The Endowments Ministry has raised observers’ ire with its plans to install monitoring cams at mosques, the latest measure in a broader strategy to combat extremist thought.
Since the ouster of the Muslim Brotherhood’s government in 2013, the ministry has embarked on a scheme that has seen unlicensed imams sympathizing with the Brotherhood banned and religious sermons unified and dictated to ensure there is no chance for religiously-worded instigation against the government.
Speaking to German TV network Deutsche Welle’s Arabic website, Egyptian journalist and author Fahmy Huweidy said the decision could, instead, stoke extremism rather than eradicate it.
“That decision will not help neither combat terrorism nor modernize religious discourse as said by the Endowments Minister,” he said. “It gives a strong impression that the state is fighting religiousness,” he added, warning that such measures will “shift discourse from platforms to underground”, as he put it.
Huweidy accused Endowments Minister Mohamed Mokhtar Gomaa of “acting as a policeman”.
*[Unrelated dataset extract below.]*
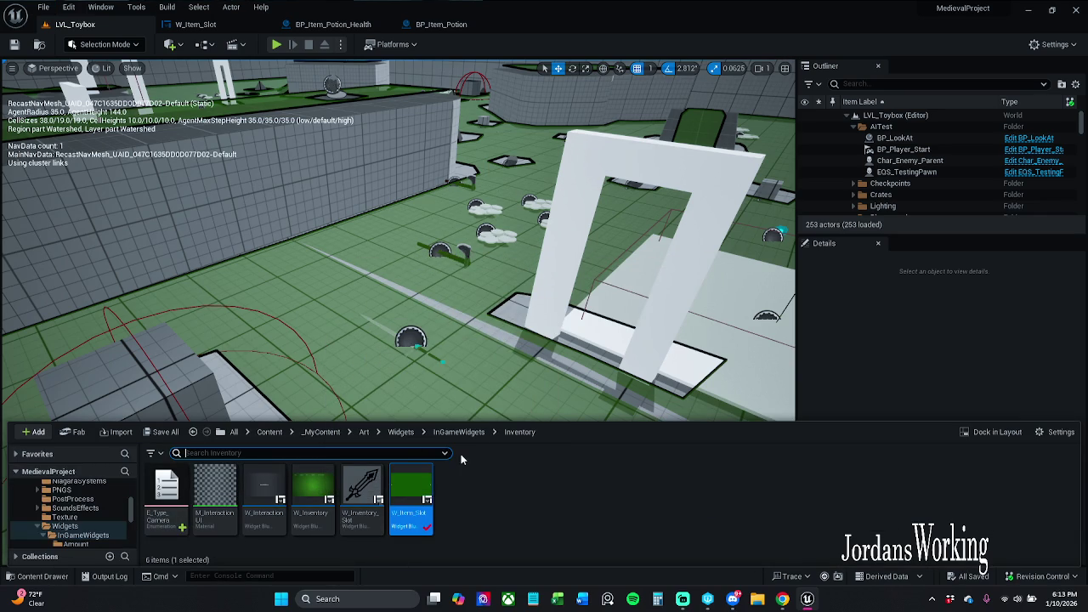
{"action": "left_click", "coordinate": [321, 431]}
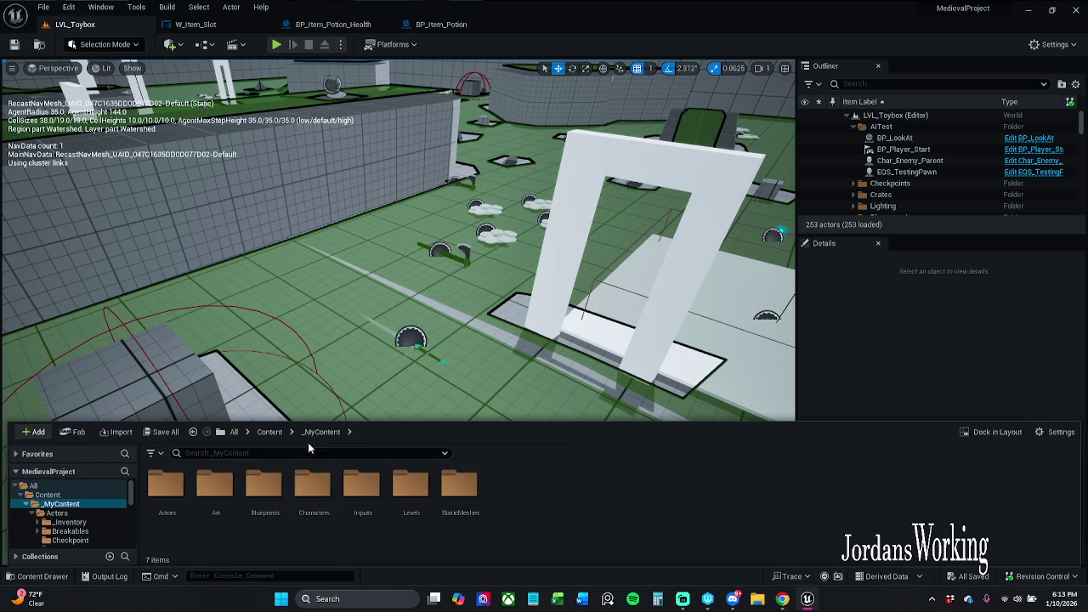
{"action": "double_click", "coordinate": [289, 505]}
Hafez Abu Saada, a member at the National Council for Human Rights, said the measure was taken for sheer security considerations. Speaking to Al-Nahar satellite channel two weeks ago, Abu Saada said the decision would “empty mosques of frequenters due to security surveillance”.
He said that given anti-discrimination stipulations in the constitution, a similar step should be equally done with churches.
The Endowments Ministry had denied the cameras were to be installed to monitor the congregations, but rather to protect alms boxes against theft as well as to preempt terrorist activities.